Output the data below only from the line containing "left shoulder: (130, 1038, 18)" up to and including the line containing "left knee: (627, 269, -2)", exact and with the pictures left out.

══════════════════════════════

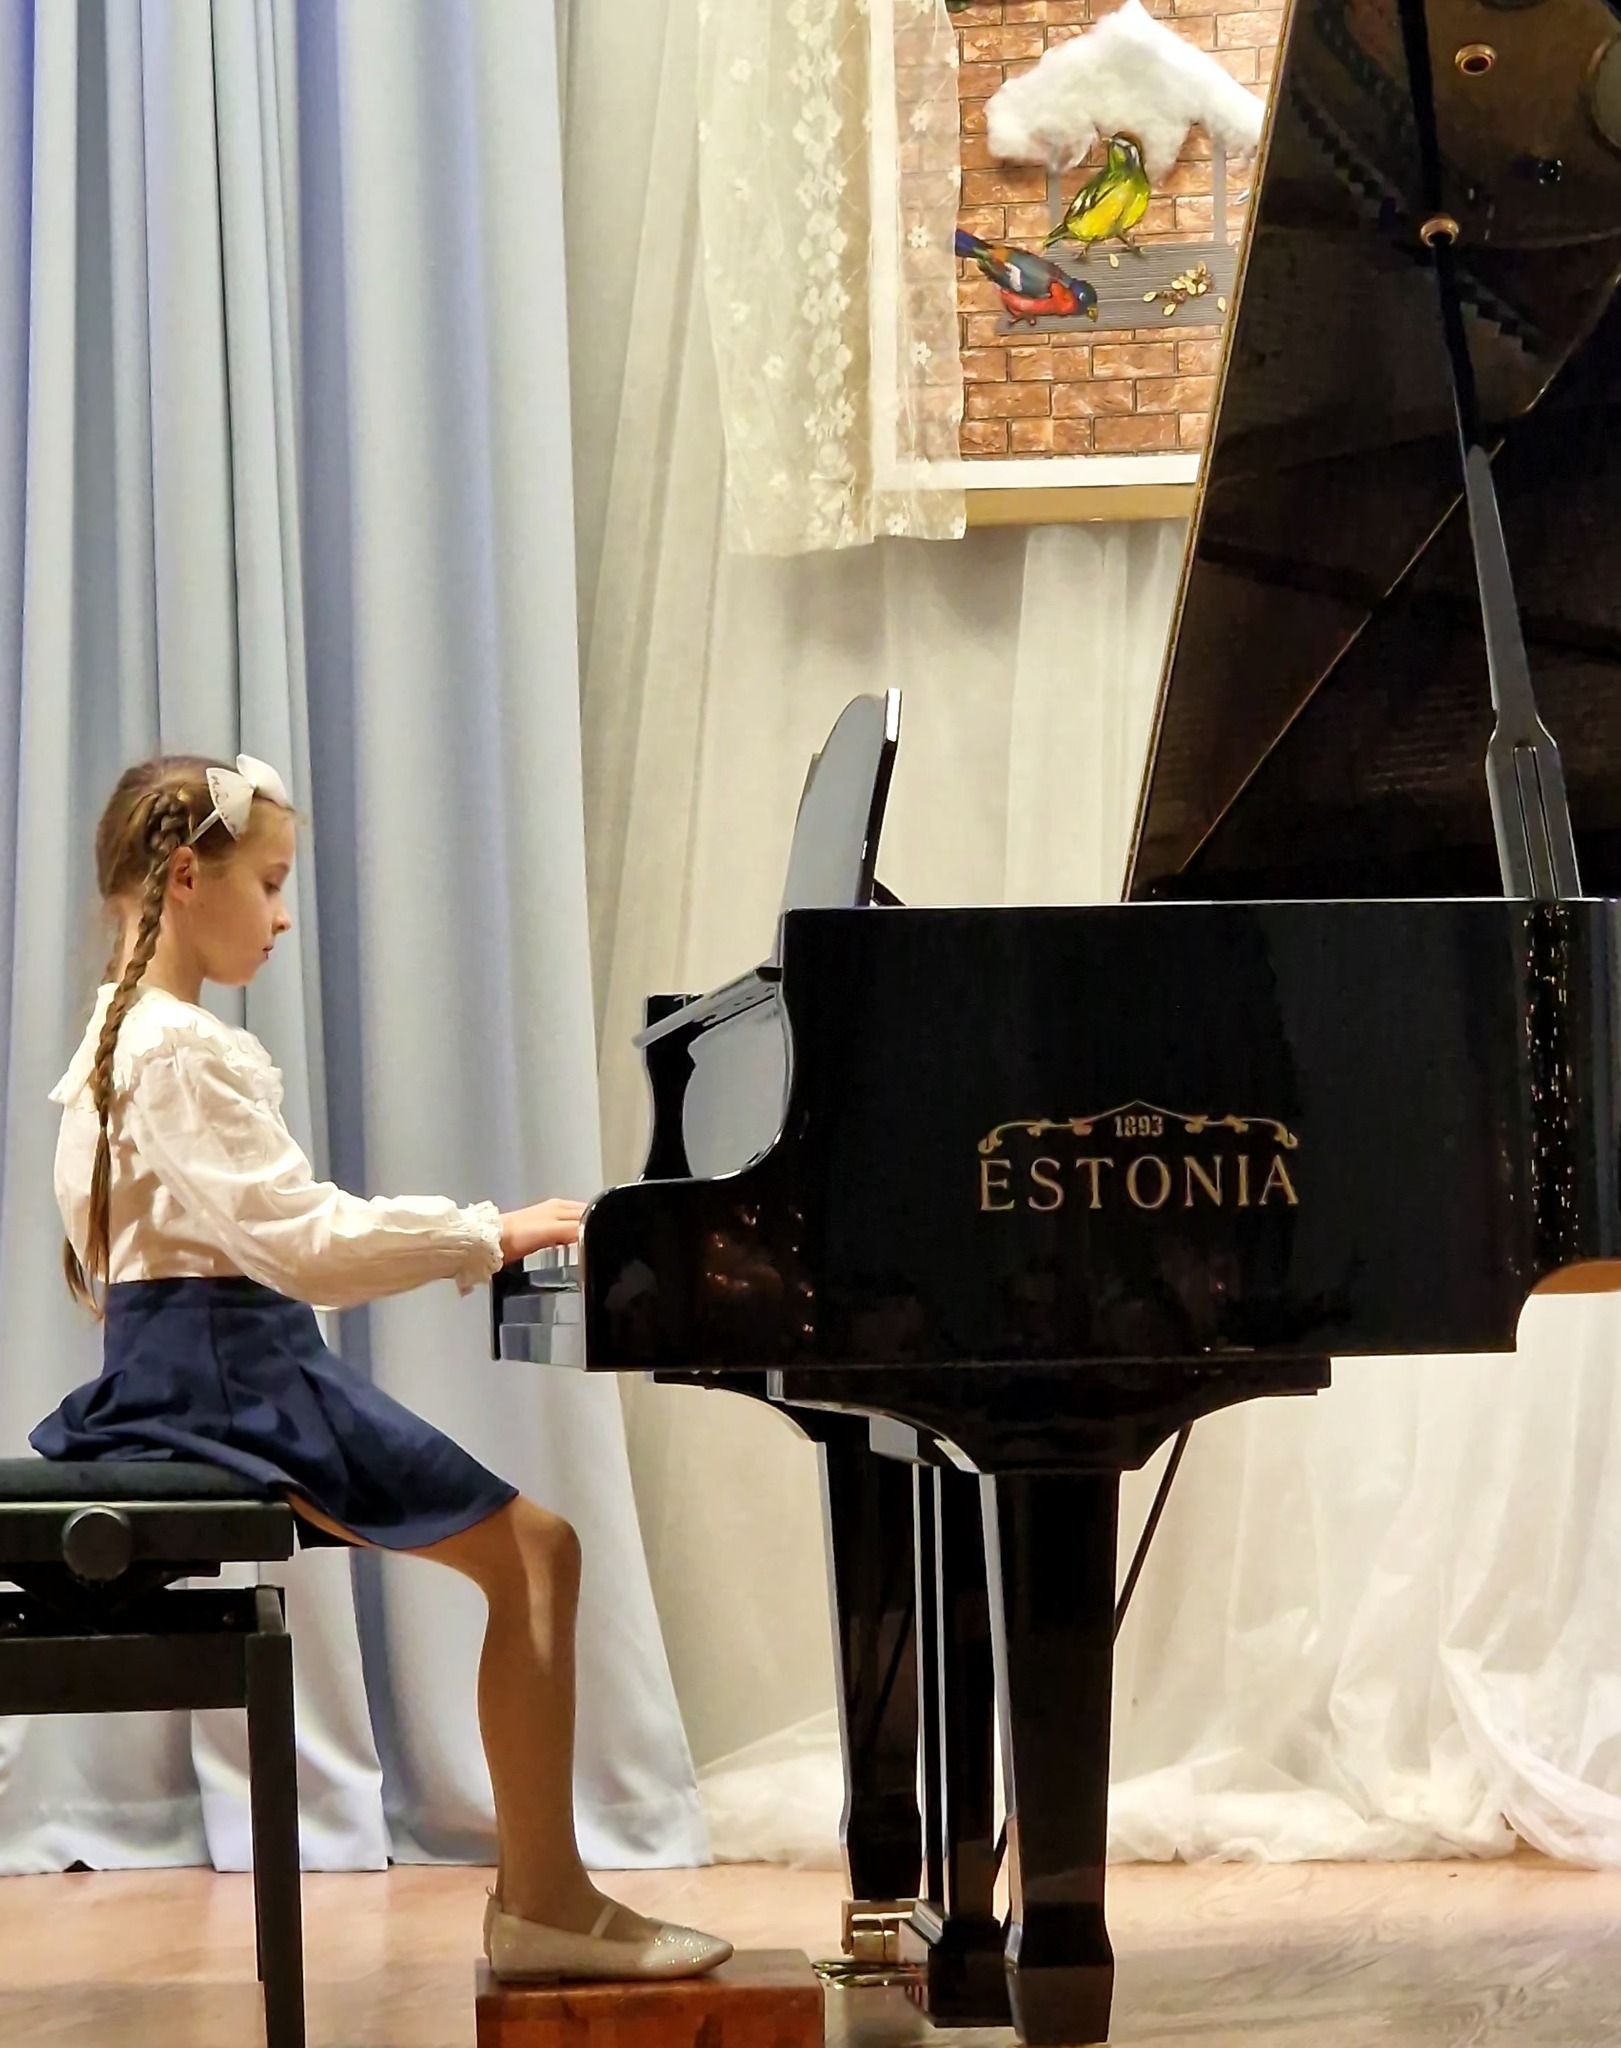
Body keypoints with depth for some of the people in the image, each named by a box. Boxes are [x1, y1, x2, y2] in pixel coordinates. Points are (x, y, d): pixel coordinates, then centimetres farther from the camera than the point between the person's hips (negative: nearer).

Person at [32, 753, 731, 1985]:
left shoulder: (130, 1038, 18)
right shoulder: (184, 1050, -15)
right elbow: (301, 1243, -23)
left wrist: (474, 1236, 13)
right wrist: (488, 1235, -15)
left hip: (188, 1363, 10)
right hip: (229, 1375, -10)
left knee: (530, 1549, 11)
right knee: (532, 1549, -10)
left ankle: (546, 1893, 9)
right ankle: (543, 1903, -9)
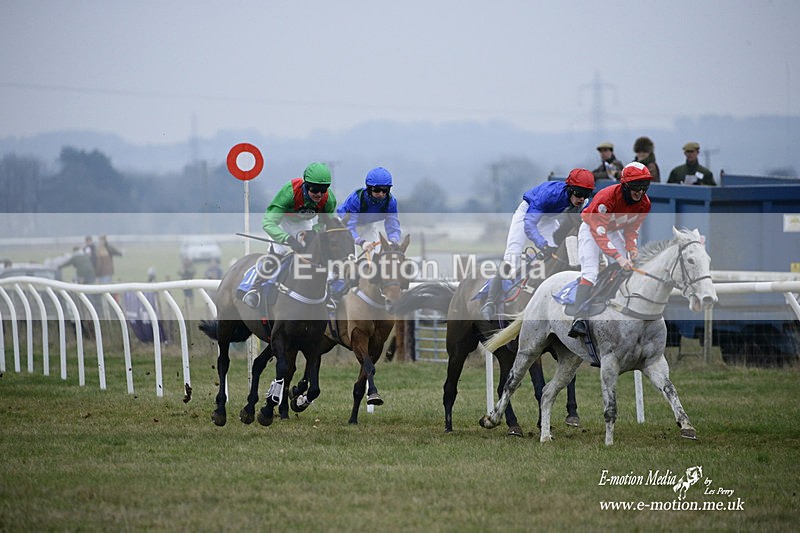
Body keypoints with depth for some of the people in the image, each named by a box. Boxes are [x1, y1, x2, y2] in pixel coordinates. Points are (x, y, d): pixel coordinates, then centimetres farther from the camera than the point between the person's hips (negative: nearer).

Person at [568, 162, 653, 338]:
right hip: (591, 229, -7)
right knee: (590, 272, -23)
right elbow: (598, 233, -37)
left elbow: (631, 228, 1)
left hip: (614, 231, 7)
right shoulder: (606, 197, -36)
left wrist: (631, 247, -18)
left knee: (627, 269, -2)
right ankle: (580, 320, -34)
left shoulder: (644, 203, -15)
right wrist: (618, 257, -45)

══════════════════════════════

RESULT OF THIS TASK:
left shoulder: (130, 1038, 18)
right shoulder: (184, 1050, -15)
right elbow: (301, 1243, -23)
left wrist: (474, 1236, 13)
right wrist: (488, 1235, -15)
left hip: (188, 1363, 10)
right hip: (229, 1375, -10)
left knee: (530, 1549, 11)
right knee: (532, 1549, -10)
left ankle: (546, 1893, 9)
right ankle: (543, 1903, -9)
Body keypoints with depth for some of the people in the image, each named by a box. Boxes are [x1, y1, x2, y2] in pixel coordinates. Points are (x, y, d): pixel coordinates, then centimetres farther from the camera than the point between the person's hips (negative: nearer).

Person at [568, 162, 653, 338]:
right hip: (591, 229, -7)
right knee: (590, 272, -23)
right elbow: (598, 233, -37)
left elbow: (631, 228, 1)
left hip: (614, 231, 7)
right shoulder: (606, 197, -36)
left wrist: (631, 247, -18)
left knee: (627, 269, -2)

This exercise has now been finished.